==== Extracted information ====

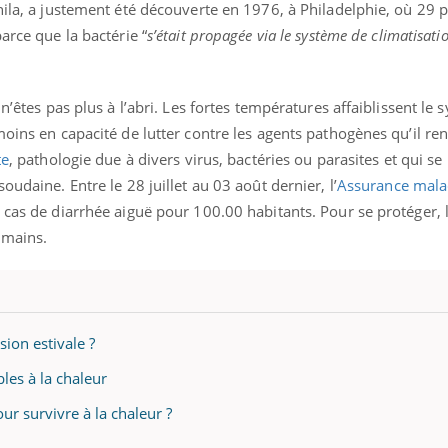
hila, a justement été découverte en 1976, à Philadelphie, où 29
arce que la bactérie “
s’était propagée via le système de climatisati
 n’êtes pas plus à l’abri. Les fortes températures affaiblissent le
moins en capacité de lutter contre les agents pathogènes qu’il r
te
, pathologie due à divers virus, bactéries ou parasites et qui se
oudaine. Entre le 28 juillet au 03 août dernier, l’
Assurance mala
 cas de diarrhée aiguë pour 100.00 habitants. Pour se protéger, 
 mains.
ion estivale ?
les à la chaleur
our survivre à la chaleur ?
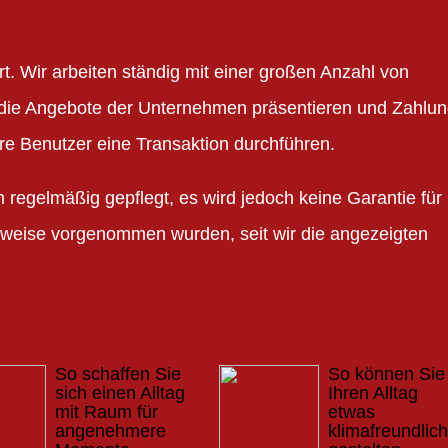
t. Wir arbeiten ständig mit einer großen Anzahl von
die Angebote der Unternehmen präsentieren und Zahlu
re Benutzer eine Transaktion durchführen.
egelmäßig gepflegt, es wird jedoch keine Garantie für
eise vorgenommen wurden, seit wir die angezeigten
So schaffen Sie
So können Sie
sich einen Alltag
Ihren Alltag
mit Raum für
etwas
angenehmere
klimafreundlich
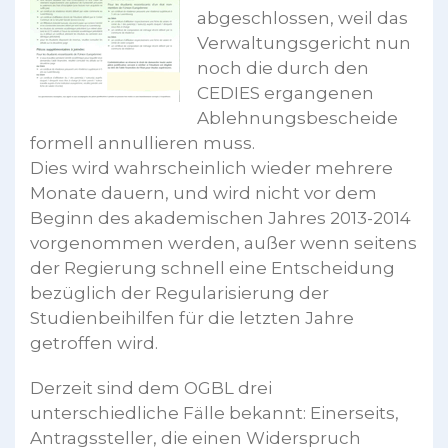
abgeschlossen, weil das
Verwaltungsgericht nun
noch die durch den
CEDIES ergangenen
Ablehnungsbescheide
formell annullieren muss.
Dies wird wahrscheinlich wieder mehrere
Monate dauern, und wird nicht vor dem
Beginn des akademischen Jahres 2013-2014
vorgenommen werden, außer wenn seitens
der Regierung schnell eine Entscheidung
bezüglich der Regularisierung der
Studienbeihilfen für die letzten Jahre
getroffen wird.
Derzeit sind dem OGBL drei
unterschiedliche Fälle bekannt: Einerseits,
Antragssteller, die einen Widerspruch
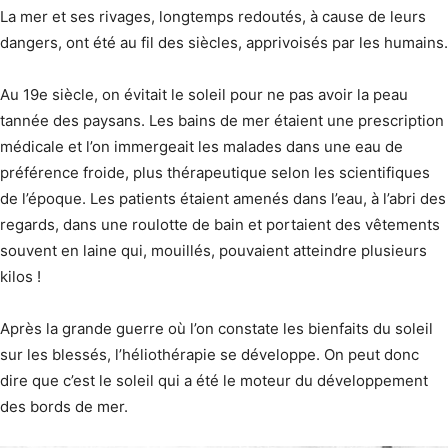
La mer et ses rivages, longtemps redoutés, à cause de leurs
dangers, ont été au fil des siècles, apprivoisés par les humains.
Au 19e siècle, on évitait le soleil pour ne pas avoir la peau
tannée des paysans. Les bains de mer étaient une prescription
médicale et l’on immergeait les malades dans une eau de
préférence froide, plus thérapeutique selon les scientifiques
de l’époque. Les patients étaient amenés dans l’eau, à l’abri des
regards, dans une roulotte de bain et portaient des vêtements
souvent en laine qui, mouillés, pouvaient atteindre plusieurs
kilos !
Après la grande guerre où l’on constate les bienfaits du soleil
sur les blessés, l’héliothérapie se développe. On peut donc
dire que c’est le soleil qui a été le moteur du développement
des bords de mer.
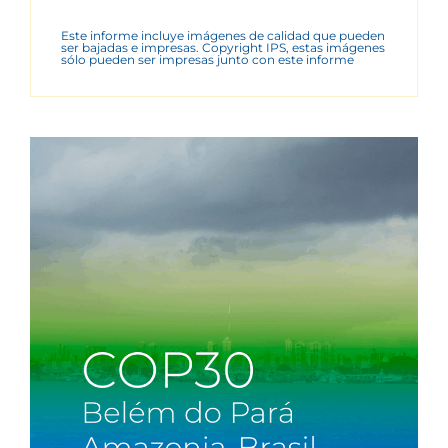
Este informe incluye imágenes de calidad que pueden
ser bajadas e impresas. Copyright IPS, estas imágenes
sólo pueden ser impresas junto con este informe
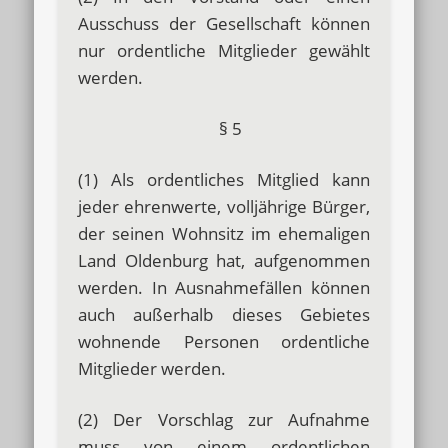
Ausschuss der Gesellschaft können
nur ordentliche Mitglieder gewählt
werden.
§ 5
(1) Als ordentliches Mitglied kann
jeder ehrenwerte, volljährige Bürger,
der seinen Wohnsitz im ehemaligen
Land Oldenburg hat, aufgenommen
werden. In Ausnahmefällen können
auch außerhalb dieses Gebietes
wohnende Personen ordentliche
Mitglieder werden.
(2) Der Vorschlag zur Aufnahme
muss von einem ordentlichen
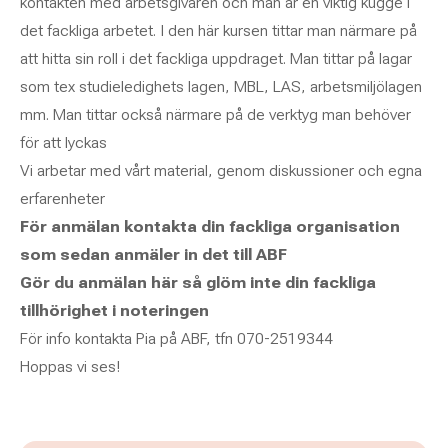
kontakten med arbetsgivaren och man är en viktig kugge i
det fackliga arbetet. I den här kursen tittar man närmare på
att hitta sin roll i det fackliga uppdraget. Man tittar på lagar
som tex studieledighets lagen, MBL, LAS, arbetsmiljölagen
mm. Man tittar också närmare på de verktyg man behöver
för att lyckas
Vi arbetar med vårt material, genom diskussioner och egna
erfarenheter
För anmälan kontakta din fackliga organisation
som sedan anmäler in det till ABF
Gör du anmälan här så glöm inte din fackliga
tillhörighet i noteringen
För info kontakta Pia på ABF, tfn 070-2519344
Hoppas vi ses!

====

Using the data above, copy exactly the lines from the one containing "médicale et l’on" to the one containing "Land Oldenburg hat, aufgenommen", inclusive. Exclude the pictures.

Solution to the problem
médicale et l’on immergeait les malades dans une eau de
préférence froide, plus thérapeutique selon les scientifiques
de l’époque. Les patients étaient amenés dans l’eau, à l’abri des
regards, dans une roulotte de bain et portaient des vêtements
souvent en laine qui, mouillés, pouvaient atteindre plusieurs
kilos !
Après la grande guerre où l’on constate les bienfaits du soleil
sur les blessés, l’héliothérapie se développe. On peut donc
dire que c’est le soleil qui a été le moteur du développement
des bords de mer.
Este informe incluye imágenes de calidad que pueden
ser bajadas e impresas. Copyright IPS, estas imágenes
sólo pueden ser impresas junto con este informe
Ausschuss der Gesellschaft können
nur ordentliche Mitglieder gewählt
werden.
§ 5
(1) Als ordentliches Mitglied kann
jeder ehrenwerte, volljährige Bürger,
der seinen Wohnsitz im ehemaligen
Land Oldenburg hat, aufgenommen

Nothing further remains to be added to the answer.